**Work item**
Print verbatim the portion of the listing that opens with the line containing "Which range on" and closes with the line containing "What is the total", both lines included. Leave the pictures out of your answer.

Segment Start: Material for this exercise

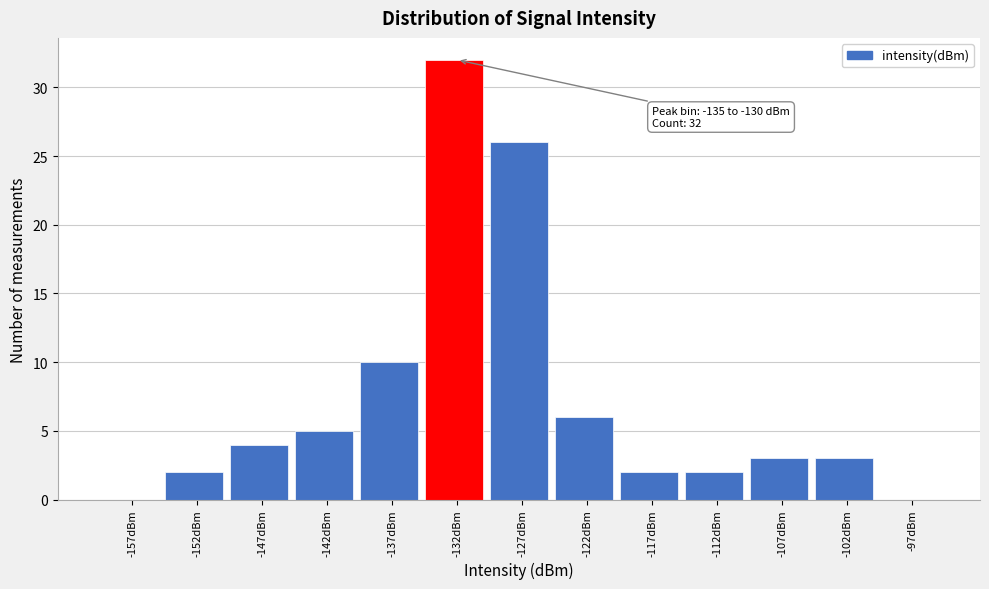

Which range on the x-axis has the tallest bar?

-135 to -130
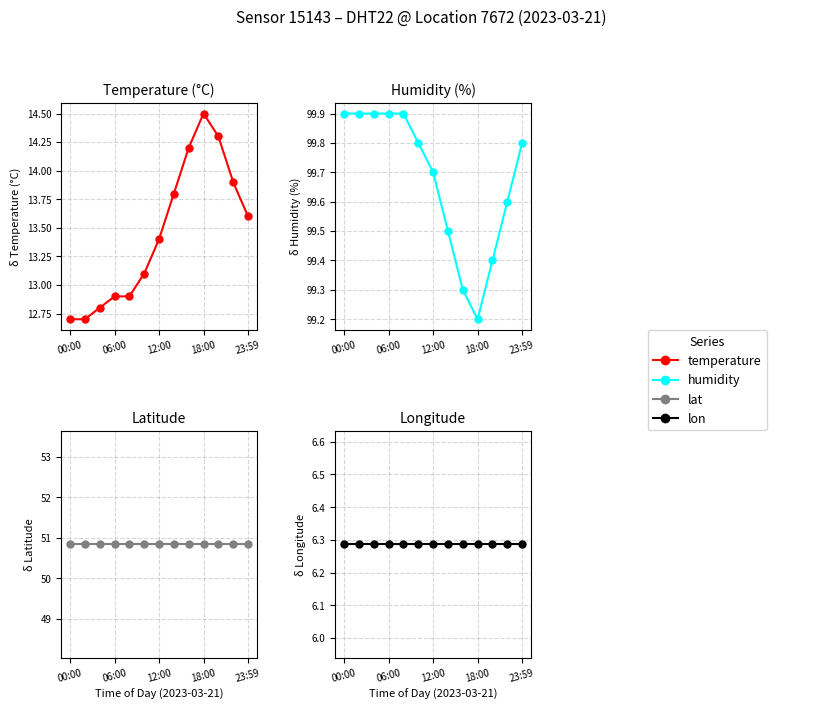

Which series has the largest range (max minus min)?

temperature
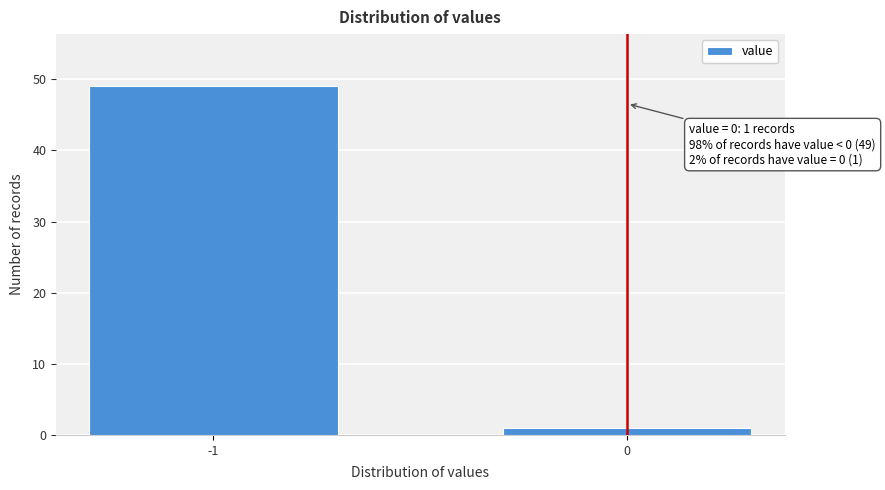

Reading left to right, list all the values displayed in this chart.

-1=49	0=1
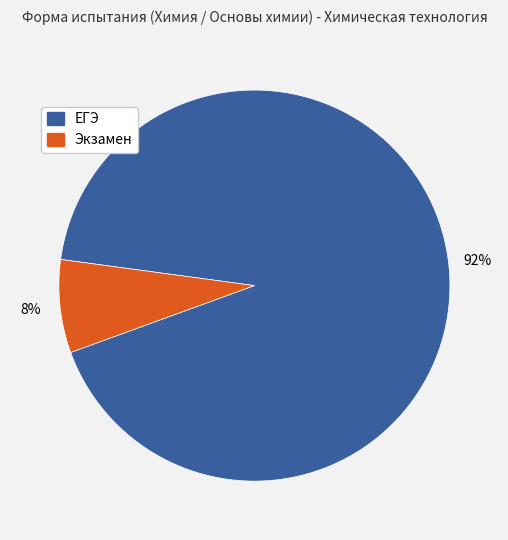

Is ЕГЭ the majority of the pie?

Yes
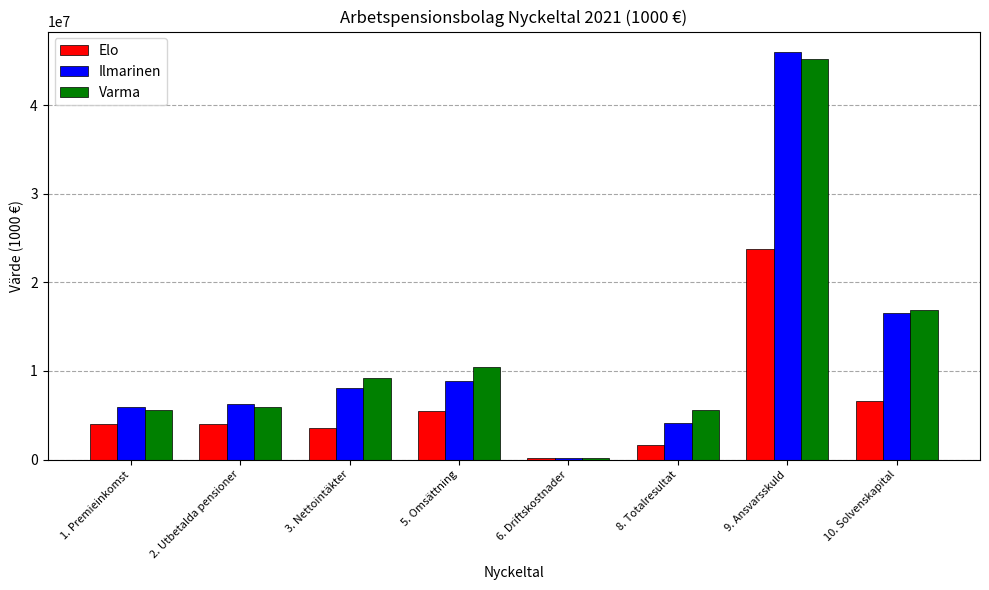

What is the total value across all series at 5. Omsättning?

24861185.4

Segment End: Material for this exercise
Segment Start: Material for this exercise

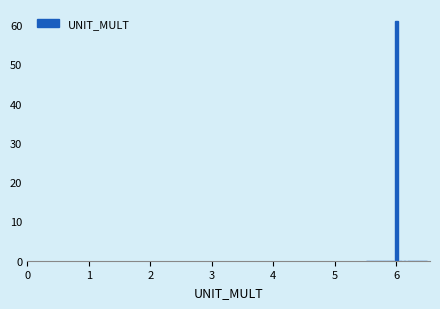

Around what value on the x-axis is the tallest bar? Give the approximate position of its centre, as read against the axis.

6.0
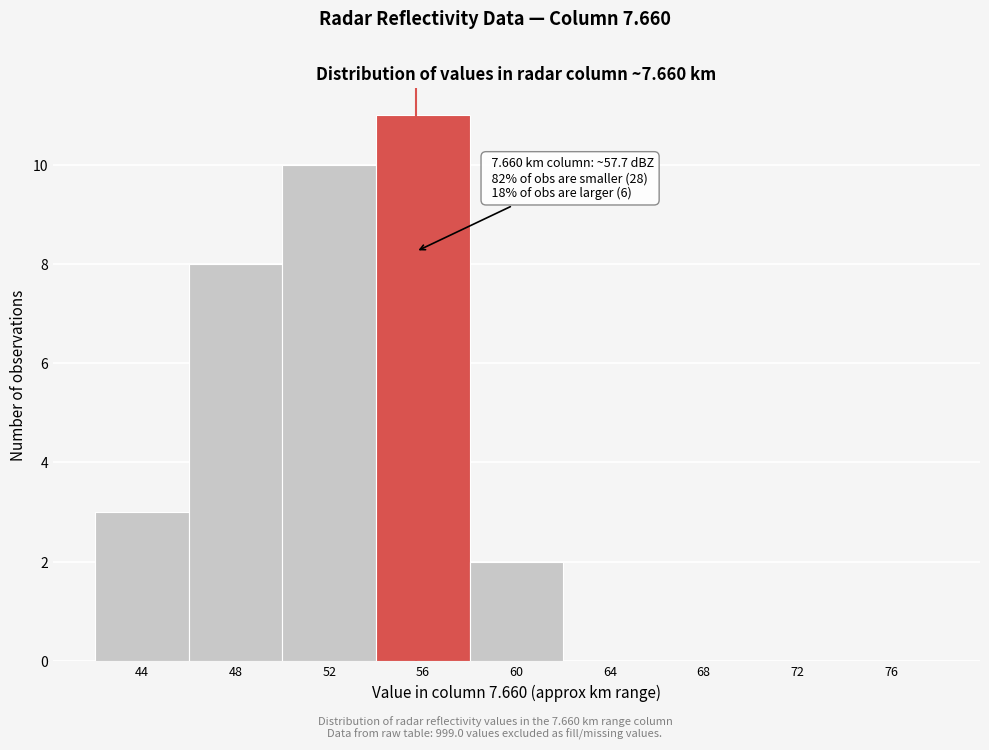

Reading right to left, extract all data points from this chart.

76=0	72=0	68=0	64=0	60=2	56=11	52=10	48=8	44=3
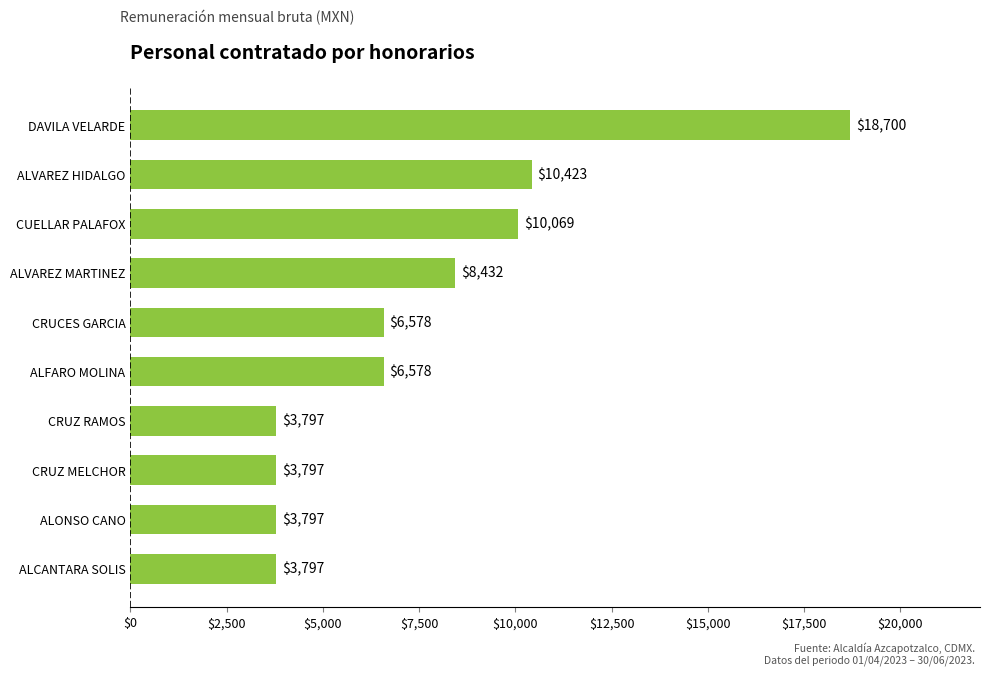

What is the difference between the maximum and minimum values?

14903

Segment End: Material for this exercise

**Task solution**
Which range on the x-axis has the tallest bar?

-135 to -130

Which series has the largest range (max minus min)?

temperature

Reading left to right, list all the values displayed in this chart.

-1=49	0=1

Is ЕГЭ the majority of the pie?

Yes

What is the total value across all series at 5. Omsättning?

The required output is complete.